Pubdate: Tue, 30 Apr 2002
Source: Portland Press Herald (ME)
Copyright: 2002 Blethen Maine Newspapers Inc.
Author: Josie Huang


Vivian Daicy's long history of drug abuse caught up with her early 
Sunday morning when she became the 11th person since January to die 
of a drug overdose in Portland.

In contrast, five people died from overdoses during the same period 
last year. "There's never been a year with so many (overdose deaths) 
in such a short period of time," said Police Chief Michael Chitwood.

But police and emergency personnel say they are not surprised because 
drugs are increasingly cheap and potent, and that leads to overdoses.

This year, paramedics have been answering two to three overdose- 
related calls a day, compared with one to two a day last year, said 
Deputy Fire Chief Terry Walsh, who oversees the city's Medcu unit.

Walsh marvels at how just three or four years ago, paramedics used to 
view heroin overdoses as anomalies, but now "it's become so 
commonplace that it's just another call."

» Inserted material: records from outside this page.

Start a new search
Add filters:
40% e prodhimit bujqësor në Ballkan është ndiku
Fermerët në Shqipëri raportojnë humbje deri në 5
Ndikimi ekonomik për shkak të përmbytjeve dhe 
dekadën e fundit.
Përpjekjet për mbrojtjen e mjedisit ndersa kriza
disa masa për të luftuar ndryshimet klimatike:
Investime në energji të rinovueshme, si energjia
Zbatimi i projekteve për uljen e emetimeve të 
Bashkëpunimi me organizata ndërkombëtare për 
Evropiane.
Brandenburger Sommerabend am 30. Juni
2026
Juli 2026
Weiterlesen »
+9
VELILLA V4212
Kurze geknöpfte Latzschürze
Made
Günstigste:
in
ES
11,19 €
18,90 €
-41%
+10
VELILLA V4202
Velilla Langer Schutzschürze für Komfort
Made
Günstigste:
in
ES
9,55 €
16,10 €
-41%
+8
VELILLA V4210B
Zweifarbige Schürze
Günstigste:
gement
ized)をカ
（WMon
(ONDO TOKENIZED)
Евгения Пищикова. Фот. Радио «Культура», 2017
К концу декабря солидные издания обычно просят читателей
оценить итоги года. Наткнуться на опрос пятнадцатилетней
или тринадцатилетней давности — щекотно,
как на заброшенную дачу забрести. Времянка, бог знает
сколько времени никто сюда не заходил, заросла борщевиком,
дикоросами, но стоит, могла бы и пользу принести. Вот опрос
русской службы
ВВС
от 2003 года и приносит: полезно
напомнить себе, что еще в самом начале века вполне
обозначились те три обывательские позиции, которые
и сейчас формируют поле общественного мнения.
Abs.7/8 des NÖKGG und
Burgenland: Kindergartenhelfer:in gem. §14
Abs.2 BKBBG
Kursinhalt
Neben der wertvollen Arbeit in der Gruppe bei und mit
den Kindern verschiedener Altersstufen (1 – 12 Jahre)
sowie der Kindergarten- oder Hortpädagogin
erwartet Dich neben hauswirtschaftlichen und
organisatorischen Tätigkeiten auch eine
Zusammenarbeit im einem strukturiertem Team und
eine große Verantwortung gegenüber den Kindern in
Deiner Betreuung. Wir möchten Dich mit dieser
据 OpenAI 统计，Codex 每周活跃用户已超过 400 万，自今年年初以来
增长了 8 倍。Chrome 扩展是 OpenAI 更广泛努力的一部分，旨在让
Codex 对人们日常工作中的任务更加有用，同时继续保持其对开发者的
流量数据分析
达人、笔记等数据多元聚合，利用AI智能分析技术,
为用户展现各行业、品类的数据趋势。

Authorities say if it were not for the quick response of paramedics, 
the number of fatal overdoses would double, maybe triple.

They point to this weekend as an example. As Daicy, 46, succumbed to 
the suspected influence of alcohol, cocaine and prescription drugs, 
emergency personnel saved three other overdose victims: a 19-year-old 
man on mescaline, and a 24-year-old woman and a 43-year-old man, both 
on methadone.

Methadone - a controversial synthetic narcotic prescribed to treat 
heroin and painkiller addiction - and opiates such as heroin and 
Oxycontin may be implicated in two-thirds of the 11 overdoses, said 
Sgt. Scott Pelletier of the Maine Drug Enforcement Agency. The rest 
appear to involve the mixture of alcohol and prescription drugs or 
cocaine, he said.

Walsh said that in some of the 11 overdoses, the victims were found 
alone. Other times, he said, a friend waited to call for help after 
clearing the scene of any evidence of drugs or moving the victim to 
another location. Precious minutes slipped by until oxygen stopped 
feeding the brain and the victims died.

The overdose victims are made up of a near-even number of men and 
women, and their ages ranged from the early 20s to 46. It appeared 
that some had overdoses before, Pelletier said.

Fueling the overdoses, Pelletier said, is the plummeting cost of 
drugs. He said one-hundredth of a gram of heroin, which sold for 
between $30 and $35 last year, now costs $20 on the streets of 
Portland. Even better bargains - as low as $6 a bag - can be found in 
Massachusetts, he said.

The increased potency of drugs is also a big culprit in overdoses, 
Chitwood said. "Years ago, (a particular type of heroin) could have 
been 35 to 40 percent pure - all diluted," he said. Today, he said, 
it's 75 percent to 80 percent pure.

Chitwood said the illegal distribution of methadone is significantly 
adding to the problem. The woman who overdosed on methadone this 
weekend got the drug from her boyfriend, Thomas Hume, who goes to the 
methadone clinic CAP Quality Care in Westbrook, police said. They 
arrested the 25-year-old Westbrook man on charges of furnishing 
Schedule W drugs and possession of heroin.

Last year, 16 people died of overdoses in Portland and 54 died statewide.

Paramedics, bracing for an increase in overdose-related calls, are 
being stretched thin by an increase in activity, Walsh said. Last 
year, calls were up 10 percent - an extra 1,000 - largely because of 
the city's aging population, he said.